A couple of things stood out in the social entrepreneurship field in the past week or so. the first was the launching of the Empowerment White Paper from Department of Communities and Local Government, expertly chronicled and tracked by their secondee Simon Berry (check out the EWP Pageflake for example). Two relevant funding streams in this: a £70m Community Builders fund, which seems to be an amended, reduced version of the previously proposed ‘community anchors’ fund (a large proportion is capital). There is also a £7.5m which is a reworked version of the withdrawn Strategic Partners fund. Particularly pleased to see the emphasis here on the individual, and on practical action (one of the principles of the paper is "within the third sector, we recognise and celebrate the role of individual active citizens, social entrepreneurs, campaigners, volunteers and political activists…these people deserve the support and recognition of government").

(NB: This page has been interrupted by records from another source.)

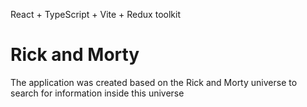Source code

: React + TypeScript + Vite + Redux toolkit

# Rick and Morty

The application was created based on the Rick and Morty universe to search for information inside this universe

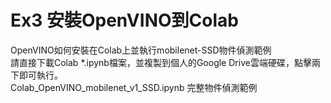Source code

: # Ex3 安裝OpenVINO到Colab

OpenVINO如何安裝在Colab上並執行mobilenet-SSD物件偵測範例  
請直接下載Colab *.ipynb檔案，並複製到個人的Google Drive雲端硬碟，點擊兩下即可執行。  
Colab_OpenVINO_mobilenet_v1_SSD.ipynb 完整物件偵測範例
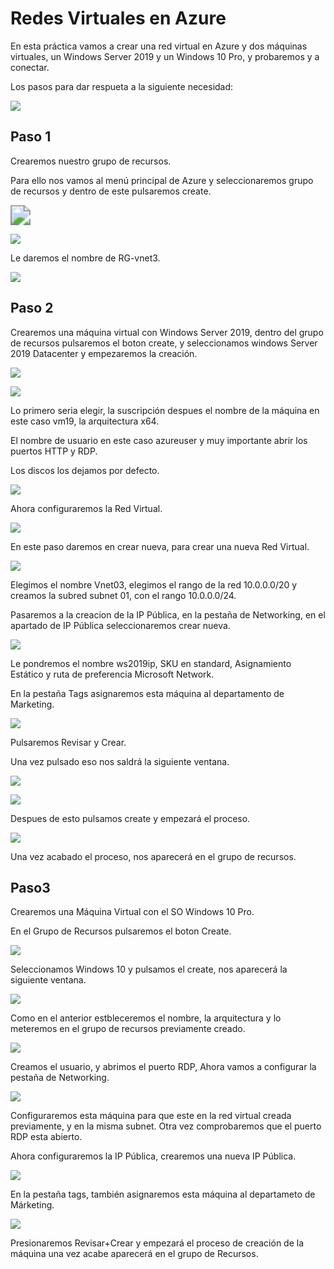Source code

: # Redes Virtuales en Azure

En esta práctica vamos a crear una red virtual en Azure y dos máquinas virtuales, un Windows Server 2019 y un Windows 10 Pro, y probaremos y a conectar.

Los pasos para dar respueta a la siguiente necesidad:

![](img/img01.PNG)

## Paso 1

Crearemos nuestro grupo de recursos.

Para ello nos vamos al menú principal de Azure y seleccionaremos grupo de recursos y dentro de este pulsaremos create.

<img src="img/img17.PNG" style="zoom:200%;" />

![](img/img02.PNG)

Le daremos el nombre de RG-vnet3.

![](img/img12.PNG)



## Paso 2

Crearemos una máquina virtual con Windows Server 2019, dentro del grupo de recursos pulsaremos el boton create, y seleccionamos windows Server 2019 Datacenter y empezaremos la creación.

![](img/img03.PNG)

![](img/img04.PNG)

Lo primero seria elegir, la suscripción despues el nombre de la máquina en este caso vm19, la arquitectura x64.

El nombre de usuario en este caso azureuser y muy importante abrir los puertos HTTP y RDP.

Los discos los dejamos por defecto.

![](img/img05.PNG)



Ahora configuraremos la Red Virtual.

![](img/img06.PNG)

En este paso daremos en crear nueva, para crear una nueva Red Virtual.

![](img/img07.PNG)

Elegimos el nombre Vnet03, elegimos el rango de la red 10.0.0.0/20 y creamos la subred subnet 01, con el rango 10.0.0.0/24.

Pasaremos a la creacion de la IP Pública, en la pestaña de Networking, en el apartado de IP Pública seleccionaremos crear nueva.

![](img/img08.PNG)

Le pondremos el nombre ws2019ip, SKU en standard, Asignamiento Estático y ruta de preferencia Microsoft Network.

En la pestaña Tags asignaremos esta máquina al departamento de Marketing.

![](img/img22.PNG)

Pulsaremos Revisar y Crear.

Una vez pulsado eso nos saldrá la siguiente ventana.

![](img/img09.PNG)

![](img/img10.PNG)

Despues de esto pulsamos create y empezará el proceso.

![](img/img11.PNG)

Una vez acabado el proceso, nos aparecerá en el grupo de recursos.

## Paso3

Crearemos una Máquina Virtual con el SO Windows 10 Pro.

En el Grupo de Recursos pulsaremos el boton Create.

![](img/img18.PNG)

Seleccionamos Windows 10 y pulsamos el create, nos aparecerá la siguiente ventana.

![](img/img19.PNG)

Como en el anterior estbleceremos el nombre, la arquitectura y lo meteremos en el grupo de recursos previamente creado.

![](img/img20.PNG)

Creamos el usuario, y abrimos el puerto RDP, Ahora vamos a configurar la pestaña de Networking.

![](img/img21.PNG)

Configuraremos esta máquina para que este en la red virtual creada previamente, y en la misma subnet. Otra vez comprobaremos que el puerto RDP esta abierto.

Ahora configuraremos la IP Pública, crearemos una nueva IP Pública.

![](img/img13.PNG)

En la pestaña tags, también asignaremos esta máquina al departameto de Márketing.

![](img/img22.PNG)

Presionaremos Revisar+Crear y empezará el proceso de creación de la máquina una vez acabe aparecerá en el grupo de Recursos.

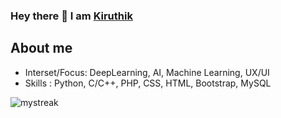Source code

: ### Hey there 👋 I am [Kiruthik](https://github.com/Kiruthik-coder) 
<h2> About me </h2>
<ul>
  <li> Interset/Focus: DeepLearning, AI, Machine Learning, UX/UI</li>
  <li>Skills : Python, C/C++, PHP, CSS, HTML, Bootstrap, MySQL</li>
</ul>

<img src="https://github-readme-streak-stats.herokuapp.com/?user=Kiruthik-coder&theme=tokyonight" alt="mystreak"/>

Alongside that launch, there was the release of the new Social Entrepreneurship Monitor (as was), now simply called Social Entrepreneurship in the UK. (pdf download available from this page). In the past, the SEM has been a largely finger-in-the-air exercise in how it comes to its figures, but this report seems really well-thought through and researched. Includes case studies for the first time, and some interesting (and helpful) delineations of various terms. As with previous reports, it emphasises that "social entrepreneurs are not as confident as their mainstream counterparts….and do appear to be less confident as their activity becomes more established". This has always been something SSE has focused on (88% of SSE Fellows have an increase in skills and confidence to lead; 60% say this continues after the programme has finished), and it’s important that this is recognised from independent sources elsewhere. Also worth noting that the report underlines that "mentoring and coaching as well as access to finance through the growth process are important". Again, it’s good to see endorsement of our call for specialist support, without which all the good work on financial instruments, measurement tools and legal structures is lost.

What connects these two reports, I think, is that they both draw attention to the need to a) support and develop individuals and b) that this is not, primarily, about level 2 box-ticking audits, but about more intangible and "softer" (though harder to pin down) things like empowerment and confidence. Whilst many social entrepreneurs are driven by frustration with the status quo, or powered by personal experience, this can also become disillusioning if they are not supported on a long-term basis through the journey and if they are not genuinely able to achieve ’empowerment’. By which I mean not only in the sense of " To equip or supply with an ability" but also in the direct sense of "To invest with power", either via organisational forms they’ve established, or via genuinely representative roles within (and outwith) the political system.

If this research and this white paper can help make the case for and deliver that kind of work, then last week will have been an important one for social entrepreneurs across the UK.